Metastatic spread to bone: The role of chemotherapy

Cancer metastasis includes tumor cell intravasation, transport and immune evasion within the circulatory system, arrest at a secondary site, extravasation and finally, colonization and growth [1]. However, cancer metastasis remains poorly understood in terms of clinical outcome, pathology and tissue specificity of different tumor types. The predilection of some cancers to target and proliferate in bone is also unclear (Figure 2.1). Less than 1% of cancer cells entering the blood circulation successfully generate metastatic foci [2]. Consequently, there are few successful treatments that directly target metastatic cancer; identifying effective therapeutic targets for this stage of cancer and prognostic factors to identify those patients prone to develop local and distant progressive disease is challenging [2].

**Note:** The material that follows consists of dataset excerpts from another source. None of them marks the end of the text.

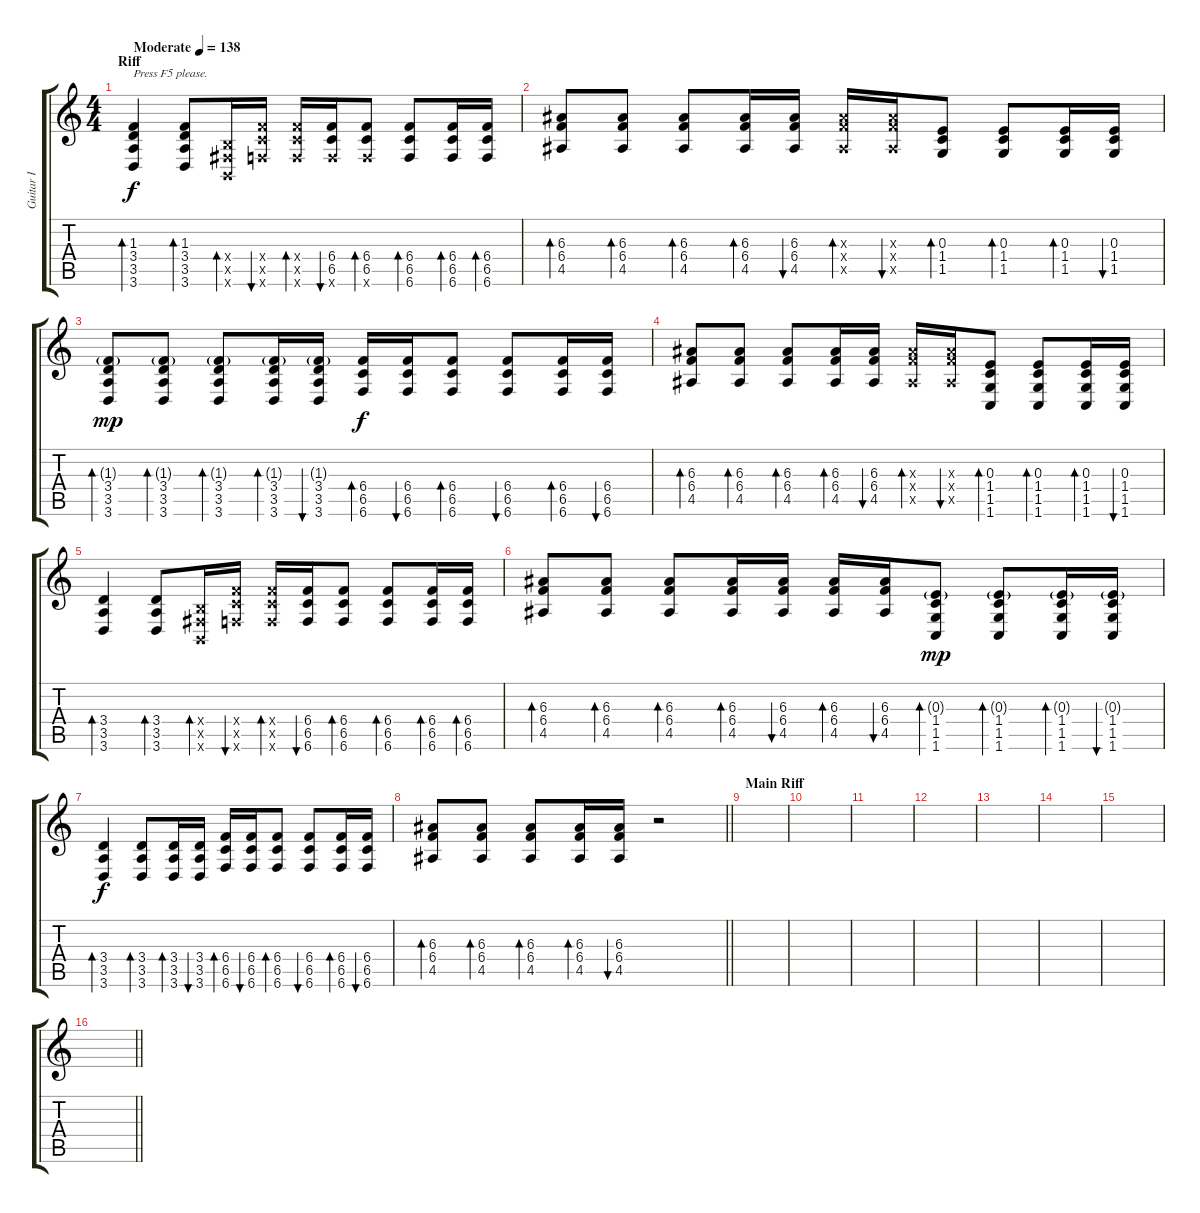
\track ("Guitar I" "Guitar I") {instrument acousticguitarsteel}
\staff {score tabs}
\tuning (Db4 Ab3 E3 B2 Gb2 B1) {hide}
\ts (4 4)
\section ("" "Riff")
\tempo (138 "Moderate")
\clef g2
\ks c
(1.3 3.4 3.5 3.6).4{bd 30 txt "Press F5 please." dy f instrument acousticguitarsteel} (1.3 3.4 3.5 3.6).8{bd 30} (0.4{x} 0.5{x} 0.6{x}).16{bd 30} (6.4{x} 6.5{x} 6.6{x}).16{bu 30} (6.4{x} 6.5{x} 6.6{x}).16{bd 30} (6.4 6.5 6.6{x}).16{bu 30} (6.4 6.5 6.6{x}).8{bd 30} (6.4 6.5 6.6).8{bd 30} (6.4 6.5 6.6).16{bd 30} (6.4 6.5 6.6).16{bd 30} |
(6.3 6.4 4.5).8{bd 30} (6.3 6.4 4.5).8{bd 30} (6.3 6.4 4.5).8{bd 30} (6.3 6.4 4.5).16{bd 30} (6.3 6.4 4.5).16{bu 30} (6.3{x} 6.4{x} 4.5{x}).16{bd 30} (6.3{x} 6.4{x} 4.5{x}).16{bu 30} (0.3 1.4 1.5).8{bd 30} (0.3 1.4 1.5).8{bd 30} (0.3 1.4 1.5).16{bd 30} (0.3 1.4 1.5).16{bu 30} |
(1.3{g} 3.4 3.5 3.6).8{bd 30 dy mp} (1.3{g} 3.4 3.5 3.6).8{bd 30} (1.3{g} 3.4 3.5 3.6).8{bd 30} (1.3{g} 3.4 3.5 3.6).16{bd 30} (1.3{g} 3.4 3.5 3.6).16{bu 30} (6.4 6.5 6.6).16{bd 30 dy f} (6.4 6.5 6.6).16{bu 30} (6.4 6.5 6.6).8{bd 30} (6.4 6.5 6.6).8{bu 30} (6.4 6.5 6.6).16{bd 30} (6.4 6.5 6.6).16{bu 30} |
(6.3 6.4 4.5).8{bd 30} (6.3 6.4 4.5).8{bd 30} (6.3 6.4 4.5).8{bd 30} (6.3 6.4 4.5).16{bd 30} (6.3 6.4 4.5).16{bu 30} (6.3{x} 6.4{x} 4.5{x}).16{bd 30} (6.3{x} 6.4{x} 4.5{x}).16{bu 30} (0.3 1.4 1.5 1.6).8{bd 30} (0.3 1.4 1.5 1.6).8{bd 30} (0.3 1.4 1.5 1.6).16{bd 30} (0.3 1.4 1.5 1.6).16{bu 30} |
(3.4 3.5 3.6).4{bd 30} (3.4 3.5 3.6).8{bd 30} (0.4{x} 0.5{x} 0.6{x}).16{bd 30} (6.4{x} 6.5{x} 6.6{x}).16{bu 30} (6.4{x} 6.5{x} 6.6{x}).16{bd 30} (6.4 6.5 6.6).16{bu 30} (6.4 6.5 6.6).8{bd 30} (6.4 6.5 6.6).8{bd 30} (6.4 6.5 6.6).16{bd 30} (6.4 6.5 6.6).16{bd 30} |
(6.3 6.4 4.5).8{bd 30} (6.3 6.4 4.5).8{bd 30} (6.3 6.4 4.5).8{bd 30} (6.3 6.4 4.5).16{bd 30} (6.3 6.4 4.5).16{bu 30} (6.3 6.4 4.5).16{bd 30} (6.3 6.4 4.5).16{bu 30} (0.3{g} 1.4 1.5 1.6).8{bd 30 dy mp} (0.3{g} 1.4 1.5 1.6).8{bd 30} (0.3{g} 1.4 1.5 1.6).16{bd 30} (0.3{g} 1.4 1.5 1.6).16{bu 30} |
(3.4 3.5 3.6).4{bd 30 dy f} (3.4 3.5 3.6).8{bd 30} (3.4 3.5 3.6).16{bd 30} (3.4 3.5 3.6).16{bu 30} (6.4 6.5 6.6).16{bd 30} (6.4 6.5 6.6).16{bu 30} (6.4 6.5 6.6).8{bd 30} (6.4 6.5 6.6).8{bu 30} (6.4 6.5 6.6).16{bd 30} (6.4 6.5 6.6).16{bu 30} |
\barLineRight lightlight
(6.3 6.4 4.5).8{bd 30} (6.3 6.4 4.5).8{bd 30} (6.3 6.4 4.5).8{bd 30} (6.3 6.4 4.5).16{bd 30} (6.3 6.4 4.5).16{bu 30} r.2 |
\section ("" "Main Riff")
|
|
|
|
|
|
|
\barLineRight lightlight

Genetic profiling of tumors has revealed important regulators of the metastatic process and suggested novel targets for cancer therapeutics. Targeting the tumor cell alone is not sufficient; multimodality therapy against tumor cells, their growth factors and the essential accessory cells with which cancer cells interact is imperative. In the bone marrow and within the tumor stroma, two niches constitute highly specific, physiologically defined sites; the vascular and stromal niche. A high preponderance of tumor cells is found in the bone marrow of patients with malignancy, even in the absence of overt distant metastases. Bisphosphonates inhibit normal and pathologic osteoclast-mediated bone resorption. Denosumab inhibits the maturation of osteoclasts by binding to RANKL, protecting the bone from degradation.